● SUPPLIED RECORDS:
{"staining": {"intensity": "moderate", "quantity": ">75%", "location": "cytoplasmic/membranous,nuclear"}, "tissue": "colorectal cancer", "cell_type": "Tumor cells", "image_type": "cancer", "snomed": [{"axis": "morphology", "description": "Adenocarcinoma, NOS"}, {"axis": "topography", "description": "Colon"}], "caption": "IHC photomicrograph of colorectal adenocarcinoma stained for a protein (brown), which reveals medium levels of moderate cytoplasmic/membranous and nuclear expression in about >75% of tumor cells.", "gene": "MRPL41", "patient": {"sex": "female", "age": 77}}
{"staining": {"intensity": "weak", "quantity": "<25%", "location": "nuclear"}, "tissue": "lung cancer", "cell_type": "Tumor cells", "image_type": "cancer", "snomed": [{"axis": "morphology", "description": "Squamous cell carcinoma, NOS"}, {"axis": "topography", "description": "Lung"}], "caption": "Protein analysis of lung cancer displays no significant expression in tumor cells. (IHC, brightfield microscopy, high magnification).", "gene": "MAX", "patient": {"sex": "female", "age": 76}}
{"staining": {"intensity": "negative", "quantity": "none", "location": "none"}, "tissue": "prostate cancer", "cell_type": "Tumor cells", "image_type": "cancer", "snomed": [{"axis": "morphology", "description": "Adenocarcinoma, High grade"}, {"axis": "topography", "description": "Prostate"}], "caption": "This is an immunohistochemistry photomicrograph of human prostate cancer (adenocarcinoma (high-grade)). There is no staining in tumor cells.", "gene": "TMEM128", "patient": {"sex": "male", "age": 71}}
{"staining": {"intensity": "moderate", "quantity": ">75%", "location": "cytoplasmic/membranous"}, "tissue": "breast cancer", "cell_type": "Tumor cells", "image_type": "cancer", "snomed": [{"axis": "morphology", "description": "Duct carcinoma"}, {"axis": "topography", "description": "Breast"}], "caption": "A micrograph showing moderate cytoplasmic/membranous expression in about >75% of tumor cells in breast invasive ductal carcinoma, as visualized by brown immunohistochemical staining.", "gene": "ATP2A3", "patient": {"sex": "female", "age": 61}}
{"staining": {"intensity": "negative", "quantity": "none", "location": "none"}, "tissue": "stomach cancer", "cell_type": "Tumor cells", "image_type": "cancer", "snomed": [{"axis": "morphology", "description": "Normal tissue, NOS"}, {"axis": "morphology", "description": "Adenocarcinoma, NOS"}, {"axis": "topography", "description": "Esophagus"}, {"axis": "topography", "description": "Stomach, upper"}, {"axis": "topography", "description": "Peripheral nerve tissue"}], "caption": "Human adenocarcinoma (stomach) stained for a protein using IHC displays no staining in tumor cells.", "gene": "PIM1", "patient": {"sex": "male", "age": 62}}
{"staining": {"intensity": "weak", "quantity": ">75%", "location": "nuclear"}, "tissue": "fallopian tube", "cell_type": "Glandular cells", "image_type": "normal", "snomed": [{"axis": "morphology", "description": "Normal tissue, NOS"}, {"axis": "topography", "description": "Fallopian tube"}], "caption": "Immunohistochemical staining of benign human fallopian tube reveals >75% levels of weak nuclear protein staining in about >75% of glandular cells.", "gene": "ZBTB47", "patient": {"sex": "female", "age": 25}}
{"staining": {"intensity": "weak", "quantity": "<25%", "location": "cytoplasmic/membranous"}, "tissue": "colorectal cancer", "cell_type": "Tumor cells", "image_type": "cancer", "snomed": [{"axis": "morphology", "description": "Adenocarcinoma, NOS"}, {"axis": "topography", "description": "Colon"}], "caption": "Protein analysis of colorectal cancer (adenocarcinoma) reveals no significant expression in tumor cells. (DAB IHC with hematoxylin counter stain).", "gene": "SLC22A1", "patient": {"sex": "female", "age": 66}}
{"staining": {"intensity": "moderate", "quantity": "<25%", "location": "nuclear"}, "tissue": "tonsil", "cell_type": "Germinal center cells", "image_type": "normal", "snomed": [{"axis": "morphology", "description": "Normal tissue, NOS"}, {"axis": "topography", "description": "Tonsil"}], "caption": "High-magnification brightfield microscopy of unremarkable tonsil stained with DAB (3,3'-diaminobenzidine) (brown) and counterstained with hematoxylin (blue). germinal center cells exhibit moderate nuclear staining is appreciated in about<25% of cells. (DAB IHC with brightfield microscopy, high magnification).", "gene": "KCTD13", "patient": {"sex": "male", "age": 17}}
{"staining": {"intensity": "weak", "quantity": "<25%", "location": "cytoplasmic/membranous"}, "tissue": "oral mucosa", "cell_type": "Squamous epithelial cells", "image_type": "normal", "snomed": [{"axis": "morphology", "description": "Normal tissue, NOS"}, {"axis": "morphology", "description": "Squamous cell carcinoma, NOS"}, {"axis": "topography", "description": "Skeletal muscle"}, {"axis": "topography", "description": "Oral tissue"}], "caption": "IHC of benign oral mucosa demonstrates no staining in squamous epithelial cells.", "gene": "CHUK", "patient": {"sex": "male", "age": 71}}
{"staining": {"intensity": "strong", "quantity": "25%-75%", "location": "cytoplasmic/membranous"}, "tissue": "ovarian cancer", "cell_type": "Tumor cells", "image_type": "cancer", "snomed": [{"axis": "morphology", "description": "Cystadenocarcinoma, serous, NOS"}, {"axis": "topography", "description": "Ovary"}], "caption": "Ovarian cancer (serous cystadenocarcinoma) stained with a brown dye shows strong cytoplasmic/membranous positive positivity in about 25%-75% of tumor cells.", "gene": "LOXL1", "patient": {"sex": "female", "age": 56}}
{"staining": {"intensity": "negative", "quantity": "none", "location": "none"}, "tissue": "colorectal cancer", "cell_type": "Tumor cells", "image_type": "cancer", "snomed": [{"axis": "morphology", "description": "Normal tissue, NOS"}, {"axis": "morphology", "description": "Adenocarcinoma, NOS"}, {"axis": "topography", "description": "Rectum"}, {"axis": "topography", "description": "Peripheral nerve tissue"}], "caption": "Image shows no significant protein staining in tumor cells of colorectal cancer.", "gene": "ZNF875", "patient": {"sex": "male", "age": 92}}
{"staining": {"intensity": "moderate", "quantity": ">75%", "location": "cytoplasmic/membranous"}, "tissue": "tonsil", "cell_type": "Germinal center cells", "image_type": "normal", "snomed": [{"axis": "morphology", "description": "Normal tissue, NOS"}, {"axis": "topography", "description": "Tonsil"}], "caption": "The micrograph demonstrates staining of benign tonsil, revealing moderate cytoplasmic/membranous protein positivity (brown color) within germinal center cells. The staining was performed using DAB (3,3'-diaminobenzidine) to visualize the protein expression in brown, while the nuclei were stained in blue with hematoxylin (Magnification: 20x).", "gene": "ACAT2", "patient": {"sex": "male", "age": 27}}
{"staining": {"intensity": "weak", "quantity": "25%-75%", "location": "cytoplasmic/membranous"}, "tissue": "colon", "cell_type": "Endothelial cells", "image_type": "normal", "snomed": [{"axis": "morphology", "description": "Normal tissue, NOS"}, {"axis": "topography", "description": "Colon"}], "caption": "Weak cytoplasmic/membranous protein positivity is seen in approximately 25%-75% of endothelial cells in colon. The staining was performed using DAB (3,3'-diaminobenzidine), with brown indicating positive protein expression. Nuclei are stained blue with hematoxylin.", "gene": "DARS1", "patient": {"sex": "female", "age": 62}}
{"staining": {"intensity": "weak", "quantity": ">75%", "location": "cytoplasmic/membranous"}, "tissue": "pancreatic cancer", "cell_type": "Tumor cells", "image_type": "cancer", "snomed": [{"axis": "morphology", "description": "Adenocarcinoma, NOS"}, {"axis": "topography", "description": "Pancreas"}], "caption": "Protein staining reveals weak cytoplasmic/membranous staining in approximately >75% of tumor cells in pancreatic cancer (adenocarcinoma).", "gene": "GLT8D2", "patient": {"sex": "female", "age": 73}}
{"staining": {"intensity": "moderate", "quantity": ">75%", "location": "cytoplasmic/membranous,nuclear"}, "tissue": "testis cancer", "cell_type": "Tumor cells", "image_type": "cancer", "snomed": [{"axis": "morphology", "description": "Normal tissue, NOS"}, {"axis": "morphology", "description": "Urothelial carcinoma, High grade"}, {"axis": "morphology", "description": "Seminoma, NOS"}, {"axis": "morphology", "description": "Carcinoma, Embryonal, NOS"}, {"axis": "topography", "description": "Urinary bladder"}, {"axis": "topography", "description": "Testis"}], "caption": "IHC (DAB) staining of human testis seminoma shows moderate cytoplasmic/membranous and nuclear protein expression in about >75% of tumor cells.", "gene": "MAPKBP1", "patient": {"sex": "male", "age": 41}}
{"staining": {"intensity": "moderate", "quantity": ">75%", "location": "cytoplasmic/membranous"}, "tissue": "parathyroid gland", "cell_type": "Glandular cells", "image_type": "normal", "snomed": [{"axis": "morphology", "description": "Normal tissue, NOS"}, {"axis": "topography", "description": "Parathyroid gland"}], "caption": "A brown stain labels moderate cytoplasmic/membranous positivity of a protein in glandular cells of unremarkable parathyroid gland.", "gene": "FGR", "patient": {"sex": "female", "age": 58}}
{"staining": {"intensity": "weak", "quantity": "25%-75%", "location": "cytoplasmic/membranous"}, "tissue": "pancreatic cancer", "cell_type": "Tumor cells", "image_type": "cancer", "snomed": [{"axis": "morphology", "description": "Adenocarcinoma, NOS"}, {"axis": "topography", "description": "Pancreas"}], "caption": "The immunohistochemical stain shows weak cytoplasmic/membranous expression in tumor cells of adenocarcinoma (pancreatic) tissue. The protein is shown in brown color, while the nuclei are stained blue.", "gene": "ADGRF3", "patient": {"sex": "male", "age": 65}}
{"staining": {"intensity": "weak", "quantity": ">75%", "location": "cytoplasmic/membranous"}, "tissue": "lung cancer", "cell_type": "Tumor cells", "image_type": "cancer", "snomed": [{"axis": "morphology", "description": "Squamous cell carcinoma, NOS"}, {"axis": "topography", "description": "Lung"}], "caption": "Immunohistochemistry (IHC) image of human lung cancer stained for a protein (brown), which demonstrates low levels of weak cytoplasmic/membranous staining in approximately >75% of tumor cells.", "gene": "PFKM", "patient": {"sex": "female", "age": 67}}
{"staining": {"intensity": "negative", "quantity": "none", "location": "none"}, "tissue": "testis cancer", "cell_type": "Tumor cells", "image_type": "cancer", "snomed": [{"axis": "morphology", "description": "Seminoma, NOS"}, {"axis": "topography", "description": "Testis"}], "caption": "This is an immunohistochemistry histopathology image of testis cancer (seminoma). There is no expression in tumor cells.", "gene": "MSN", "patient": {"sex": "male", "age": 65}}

● PROBLEM REQUIREMENTS: From the line holding "an immunohistochemistry photomicrograph" to the line holding "micrograph showing moderate", inclusive, restate each line above exactly as written.

● YOUR SOLUTION:
{"staining": {"intensity": "negative", "quantity": "none", "location": "none"}, "tissue": "prostate cancer", "cell_type": "Tumor cells", "image_type": "cancer", "snomed": [{"axis": "morphology", "description": "Adenocarcinoma, High grade"}, {"axis": "topography", "description": "Prostate"}], "caption": "This is an immunohistochemistry photomicrograph of human prostate cancer (adenocarcinoma (high-grade)). There is no staining in tumor cells.", "gene": "TMEM128", "patient": {"sex": "male", "age": 71}}
{"staining": {"intensity": "moderate", "quantity": ">75%", "location": "cytoplasmic/membranous"}, "tissue": "breast cancer", "cell_type": "Tumor cells", "image_type": "cancer", "snomed": [{"axis": "morphology", "description": "Duct carcinoma"}, {"axis": "topography", "description": "Breast"}], "caption": "A micrograph showing moderate cytoplasmic/membranous expression in about >75% of tumor cells in breast invasive ductal carcinoma, as visualized by brown immunohistochemical staining.", "gene": "ATP2A3", "patient": {"sex": "female", "age": 61}}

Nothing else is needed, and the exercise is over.